The prevalence of "dark taxa" can be assessed by doing a time series analysis of taxonomic names in GenBank. The NCBI taxonomic database will be downloaded from the NCBI FTP server ftp://ftp.ncbi.nih.gov/pub/taxonomy/ and stored in a local MySQL database. This download contains information on the taxa in the NCBI taxonomy database, where each taxon is uniquely identified by its tax_id number. Because the database download lacks dates for when the taxa were added to the GenBank these will be retrieved indirectly using the NCBI Entrez E-Utilities, which enables us to retrieve a list of tax_ids that were published within a given date range. The names of taxa at species level and below will be classified as scientific or not depending on whether they conform to the corresponding nomenclatural code.

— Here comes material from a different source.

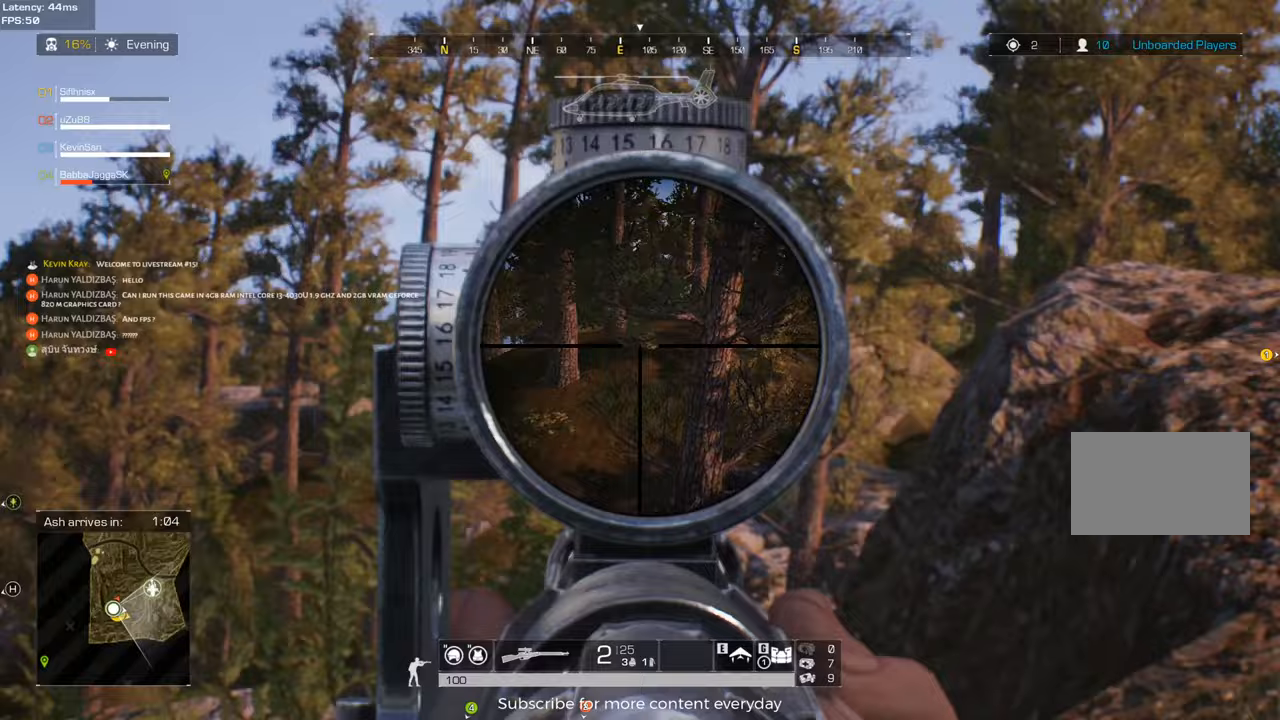
{"keys": ["d", "s"], "mouse": ["right"], "events": [[83, "d", "up"], [167, "q", "down"], [317, "q", "up"], [400, "d", "down"], [450, "mouse_right", "down"]]}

Preliminary analyses reported at http://iphylo.blogspot.com/2011/04/dark-taxa-genbank-in-post-taxonomic.html show that these analyses are relatively straightforward. This project will extend those analyses by downloading the sequences themselves and adding basic metadata about those sequences to the database. For example, DNA barcoding sequences are typically flagged by the keyword "BARCODE", which will enable us to determine whether dark taxa are predominantly barcode sequences.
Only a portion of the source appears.